UNITED STATES: New research to investigate the factors that influence the levels of methylmercury contained in tuna, could help us understand why the concentrations of this compound vary by geographical region.
Inorganic mercury compounds are released into the atmosphere from natural sources, such as volcanoes, and human-based sources, such as fossil fuel combustion and gold mining. Some of these compounds settle onto oceans, where natural processes convert them into methylmercury. This substance is then naturally transferred to sea creatures, including tuna, which sometimes contain amounts exceeding food safety guidelines.
Researchers David Point, Anne Lorrain, Valérie Allain, and other colleagues, wanted to map regional variations in methylmercury levels in tuna and to investigate the biological, environmental and ecological factors that drive these variations.
The scientists studied bigeye, yellowfin and albacore tuna captured in the Western and Central Pacific Ocean (WCPO)region.

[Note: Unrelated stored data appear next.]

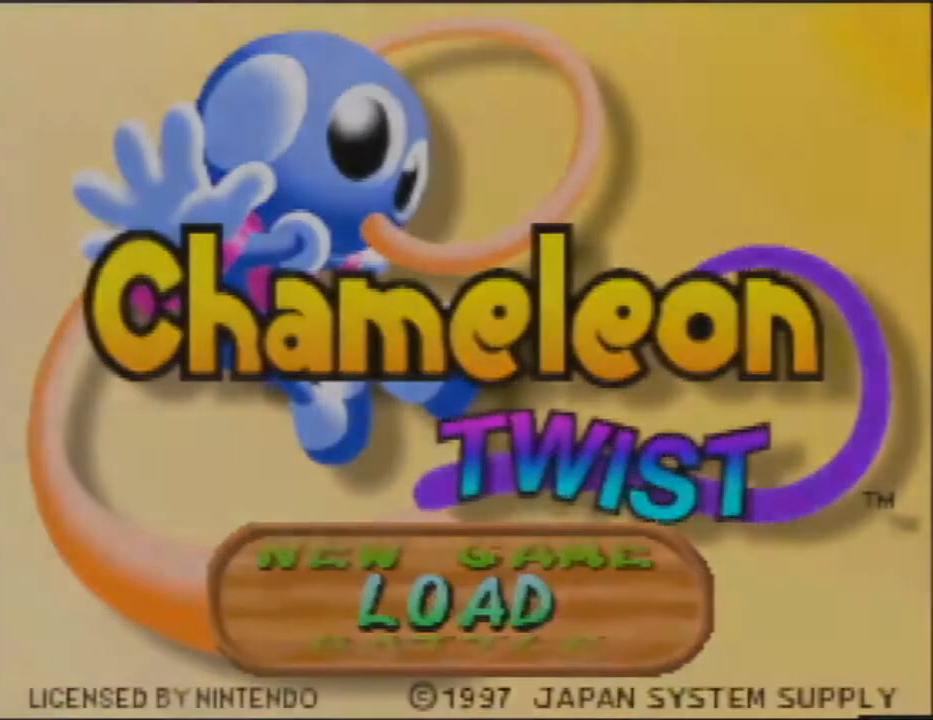
{"buttons": [], "left_stick": "center", "events": [[33, "A", "up"]]}
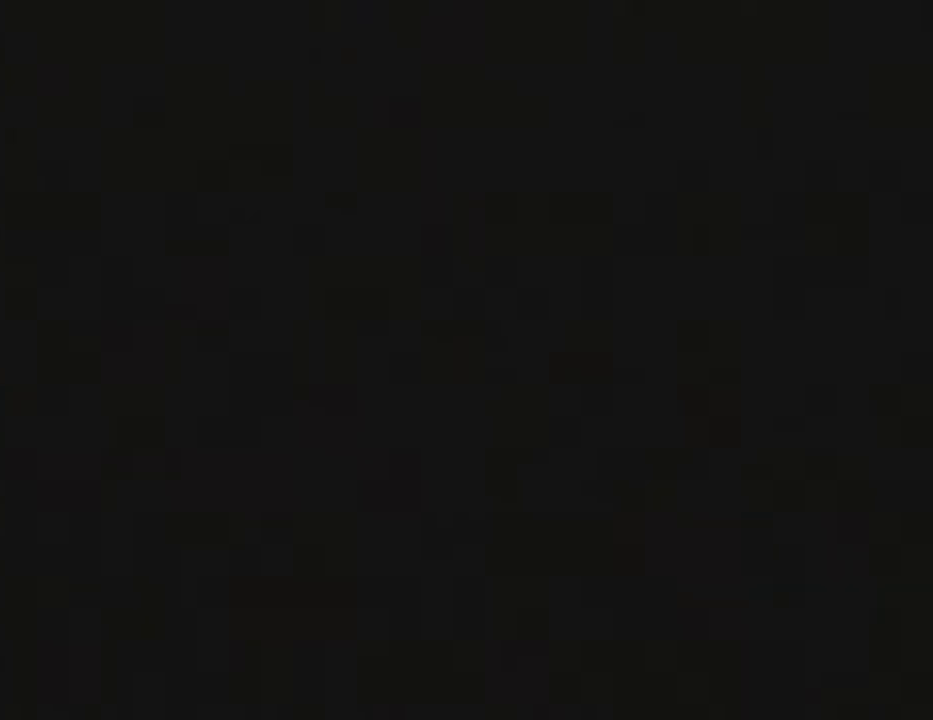
{"buttons": [], "left_stick": "center", "events": []}
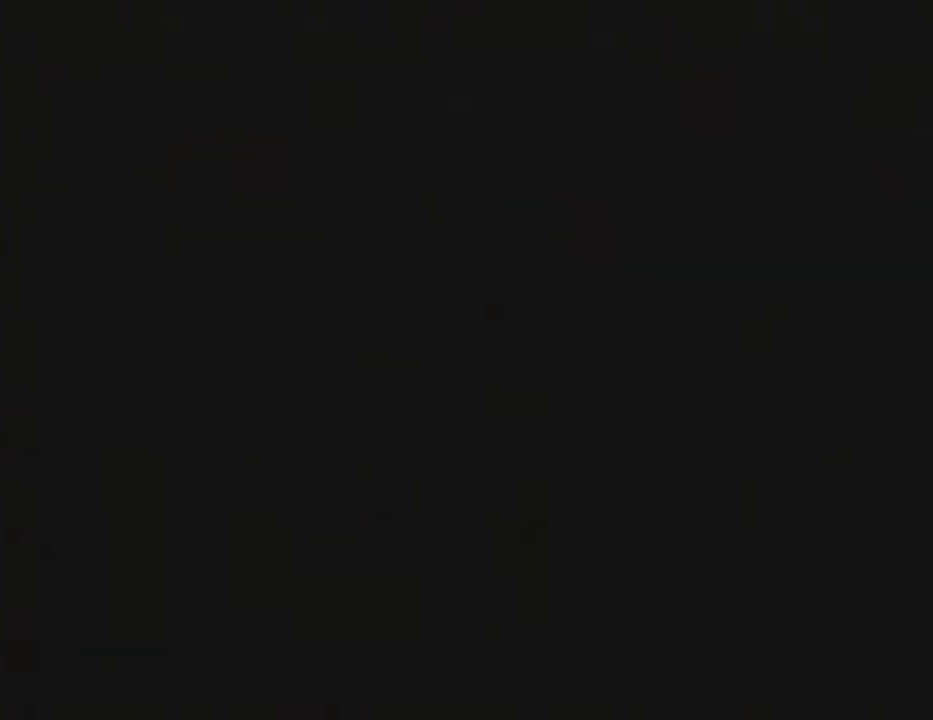
{"buttons": [], "left_stick": "center", "events": [[33, "A", "down"], [67, "A", "up"], [100, "A", "down"], [167, "A", "up"], [200, "A", "down"], [233, "A", "up"]]}
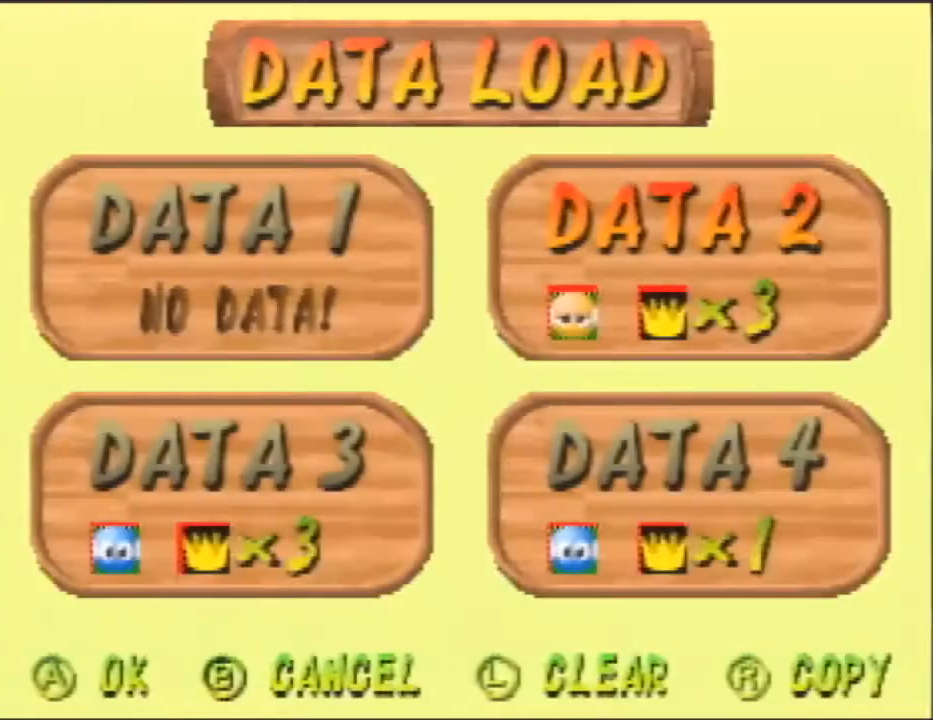
{"buttons": [], "left_stick": "center", "events": [[67, "A", "down"], [100, "A", "up"], [200, "A", "down"], [233, "A", "up"], [267, "A", "down"], [367, "A", "up"]]}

The researchers found that methylmercury levels were below food safety guidelines for most of the samples. In addition, they confirmed earlier findings from other ocean regions that body size is the primary factor in determining contamination within a species, with bigger fish accumulating a higher concentration of methylmercury in their tissues than smaller fish.
They also found that sea-surface temperature and the depth of the ocean layer in which tuna feed, also affect this concentration.
The scientists who participated in the studu, published in the journal Environmental Science and Technology, believe that their results could help in evaluating the risks and benefits of eating tuna caught in a particular location, or tuna of different sizes.
The research recevied funding from the Grand Observatoire du Pacifique Sud, the Pacific Fund VACOPA project, the Pacific Community, Government of New Caledonia, the Institut de Recherche pour le Développement and the French National Research Agency MERTOX project.